Fashion

The Late-Night Fashion Wars

 

 

If the suit is dead, as doomsayers never tire of proclaiming, then late-night television must be dressed for its glamorous wake. Few other areas of pop culture, as it turns out, have shown greater loyalty to this standby, a form of dress designers seem determined on casting into oblivion.

While crickets may be the sound heard in the suit sections of many department stores, and a high-end-janitor look continues to reign among European designers, cold opens have stealthily become catwalks of the air.

Hermès, Salvatore Ferragamo, Burberry, Valentino and Louis Vuitton have all but eliminated suits from the runways in recent seasons, purportedly catering to a generation that never learned how to knot a tie. Yet, as late night simultaneously underwent its own demographic shift, a roster of hosts who skewed increasingly younger took to the suit with relish, dressing like fitter, hipper versions of their dads.

Jimmy Fallon, 42, led the pack, sharp as ever in suits from Saint Laurent or Ralph Lauren, the jackets cut slim and with narrow lapels worn over short-collared white shirts and skinny ties. Jimmy Kimmel, slimmed down to runway-model proportions at 49, has hardly been a sartorial slouch. The costume designer for “Jimmy Kimmel Live” once characterized the host’s body-hugging two-button suits from Gucci or Tom Ford as the foundation of an Everyman image, although failing to add that it is the rare Everyman who can shell out $5,000 for Tom Ford threads.

That the 43-year-old host of “Late Night With Seth Meyers” is exceptionally well suited should not be surprising, given his friendship with Anna Wintour, the Condé Nast creative director, and the role he will reprise come June as host of the annual Council of Fashion Designers of America award ceremony. (Whether he will be dressed in a Marc Jacobs frock, as at the 2012 ceremony, remains to be seen.)

On air, Mr.
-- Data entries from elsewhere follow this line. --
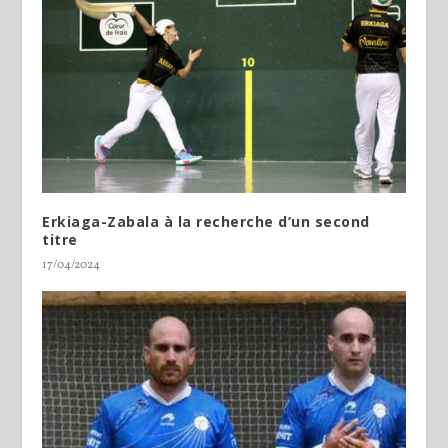
Erkiaga-Zabala à la recherche d’un second
titre
17/04/2024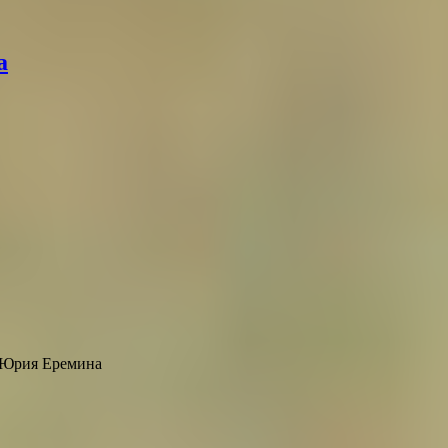
а
 и Юрия Еремина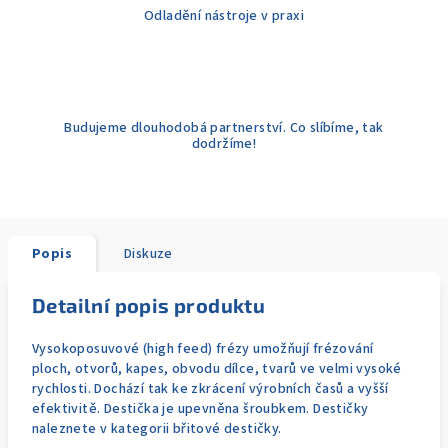
Odladění nástroje v praxi
Budujeme dlouhodobá partnerství. Co slíbíme, tak
dodržíme!
Popis
Diskuze
Detailní popis produktu
Vysokoposuvové (high feed) frézy umožňují frézování
ploch, otvorů, kapes, obvodu dílce, tvarů ve velmi vysoké
rychlosti. Dochází tak ke zkrácení výrobních časů a vyšší
efektivitě. Destička je upevněna šroubkem. Destičky
naleznete v kategorii břitové destičky.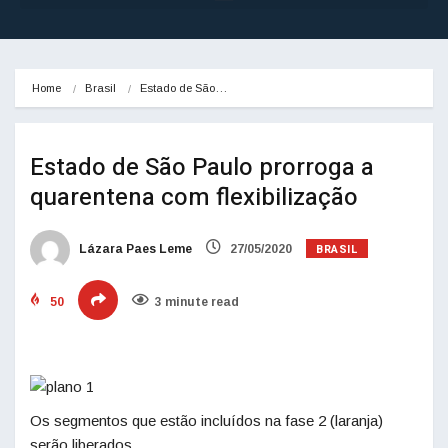
Home
Brasil
Estado de São…
Estado de São Paulo prorroga a
quarentena com flexibilização
BRASIL
Lázara Paes Leme
27/05/2020
50
3 minute read
Os segmentos que estão incluídos na fase 2 (laranja)
serão liberados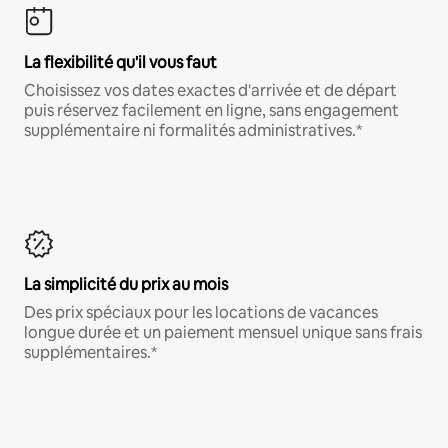
La flexibilité qu'il vous faut
Choisissez vos dates exactes d'arrivée et de départ
puis réservez facilement en ligne, sans engagement
supplémentaire ni formalités administratives.*
La simplicité du prix au mois
Des prix spéciaux pour les locations de vacances
longue durée et un paiement mensuel unique sans frais
supplémentaires.*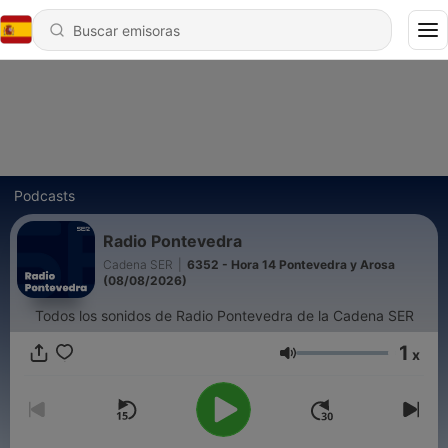
Podcasts
Radio Pontevedra
Cadena SER
|
6352 - Hora 14 Pontevedra y Arosa
(08/08/2026)
Todos los sonidos de Radio Pontevedra de la Cadena SER
1
x
Volumen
Meyers’s sartorial default is a suit of distinctly sober cut, usually in Rotary Club gray or navy, and often custom-fitted for him by Ralph Lauren. With it, he tends to wear white spread-collar shirts and dark ties that distinguish his waspish late-night persona from his jokey former one (red ties and blazers for that) as the Weekend Update co-anchor on “Saturday Night Live.”

At 33, the youngest of the lot, Trevor Noah is seldom seen out of a snug suit whose high armholes emphasize his athletic frame and whose tones of mid-gray or deep blue emphasize his youth and general readiness to box with convention. There is a reason for that. The better dressed the entertainer, the more likely an audience is to embrace him or her. The theory is laid out in Steve Martin’s 2007 memoir, in which he describes an early-career encounter with the always nattily turned-out Fats Johnson. “When I asked him about his philosophy of dressing for the stage,” Mr. Martin writes, “he said firmly, ‘Always look better than they do.’”
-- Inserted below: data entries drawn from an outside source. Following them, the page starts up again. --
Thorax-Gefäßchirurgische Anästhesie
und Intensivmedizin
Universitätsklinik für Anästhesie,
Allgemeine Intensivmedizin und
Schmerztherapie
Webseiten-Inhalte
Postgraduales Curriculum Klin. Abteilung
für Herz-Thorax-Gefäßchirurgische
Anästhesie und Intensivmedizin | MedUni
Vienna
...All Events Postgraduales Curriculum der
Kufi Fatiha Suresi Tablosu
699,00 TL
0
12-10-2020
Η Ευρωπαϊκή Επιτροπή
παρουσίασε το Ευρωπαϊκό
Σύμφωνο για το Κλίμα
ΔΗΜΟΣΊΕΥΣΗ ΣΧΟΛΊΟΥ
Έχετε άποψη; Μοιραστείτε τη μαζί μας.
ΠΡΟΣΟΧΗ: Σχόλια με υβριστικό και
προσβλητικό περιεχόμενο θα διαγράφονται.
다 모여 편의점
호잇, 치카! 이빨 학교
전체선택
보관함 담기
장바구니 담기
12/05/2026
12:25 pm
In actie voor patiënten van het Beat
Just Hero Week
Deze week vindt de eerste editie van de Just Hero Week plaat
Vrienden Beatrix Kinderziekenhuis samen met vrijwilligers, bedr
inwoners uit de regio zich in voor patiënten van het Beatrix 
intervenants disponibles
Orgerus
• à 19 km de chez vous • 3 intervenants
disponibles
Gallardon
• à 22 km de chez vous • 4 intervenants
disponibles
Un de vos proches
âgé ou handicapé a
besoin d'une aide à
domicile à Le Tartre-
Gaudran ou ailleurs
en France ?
Fats might have usefully added: Don’t let your clothes upstage your act.

Gag drag in a comedy setting is tough to pull off, unless you are Phyllis Diller. And it is worth remembering about that comedian’s brilliantly demented public persona that no matter how wild her ratted-out hair and spangled mini-dresses, Ms. Diller’s clothes seemed pretty tame in comparison to what came out of her mouth.

That male comics don’t get the wardrobe latitude women do is perhaps the sole downside to enjoying favored gender status in almost every other regard. Stealth being essential to stand-up, many of the best male comics — Jack Benny, George Gobel, Tommy Smothers — understood how much better laugh lines play when your wardrobe is the sartorial equivalent of deadpan.
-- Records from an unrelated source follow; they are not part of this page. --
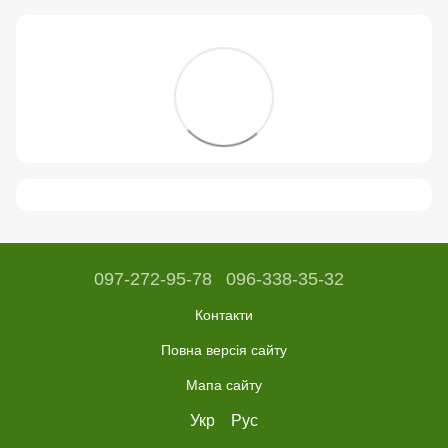
097-272-95-78
096-338-35-32
Контакти
Повна версія сайту
Мапа сайту
Укр
Рус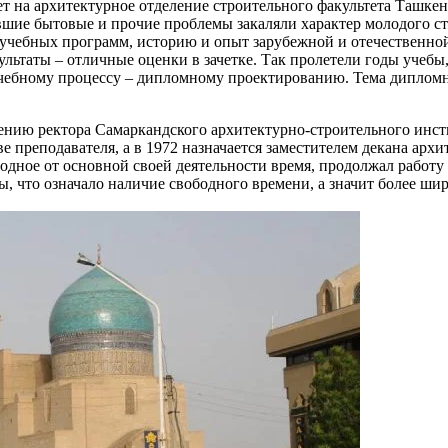
 на архитектурное отделение строительного факультета Ташкен
кавшие бытовые и прочие проблемы закаляли характер молодого 
учебных программ, историю и опыт зарубежной и отечественной
ультаты – отличные оценки в зачетке. Так пролетели годы уче
ебному процессу – дипломному проектированию. Тема дипломно
ению ректора Самаркандского архитектурно-строительного инст
ве преподавателя, а в 1972 назначается заместителем декана ар
одное от основной своей деятельности время, продолжал работу 
, что означало наличие свободного времени, а значит более ши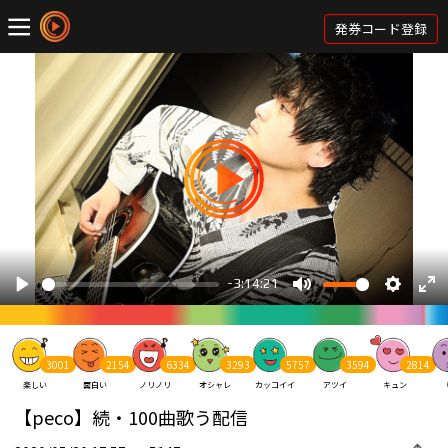
発券コード登録
3001
2154
6334
3293
5757
3594
2814
楽しい
面白い
ノリノリ
オシャレ
カッコイイ
アツイ
キュン
【peco】続・100曲歌う配信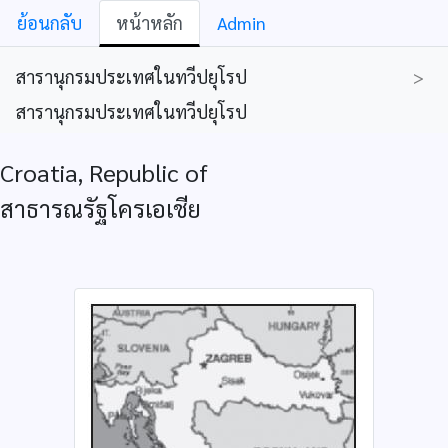
ย้อนกลับ
หน้าหลัก
Admin
สารานุกรมประเทศในทวีปยุโรป
>
สารานุกรมประเทศในทวีปยุโรป
Croatia, Republic of
สาธารณรัฐโครเอเชีย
And this brings us to Stephen Colbert, at 52 the oldest in a stellar roster of current late-night talents and in certain ways the most inspired. Now in his second year since assuming the mantle of “The Late Show” from David Letterman, Mr. Colbert since the election seems to have hit both his ratings and sartorial stride simultaneously.

As he nightly skewers the administration of the 45th president, the comedian is careful to adopt cautious style cues from the 44th, a politician whose image was crafted almost as deliberately as his rhetoric. It is easy enough now to forget that, during Barack Obama’s two terms in office, his monotone suits were never permitted to interfere with his message or distract from his presence. No one ever joked about his ties.

This is a notion Mr. Colbert seems to have embraced as he traded the costume of the conservative blowhard he portrayed for years on Comedy Central (“a continual style joke,” he said) for something closer to his authentic self. Gone are the silly forelock and the granny glasses, replaced by a tidier Wall Street coif and sober dark frames. Gone, too, are the bulky chalk-striped salesman suits, and in their place immaculately tailored ensembles so anonymous they never draw attention away from the wearer, a cerebral wiseguy aiming darts at a pegboard studded with ego-bloated celebrity balloons.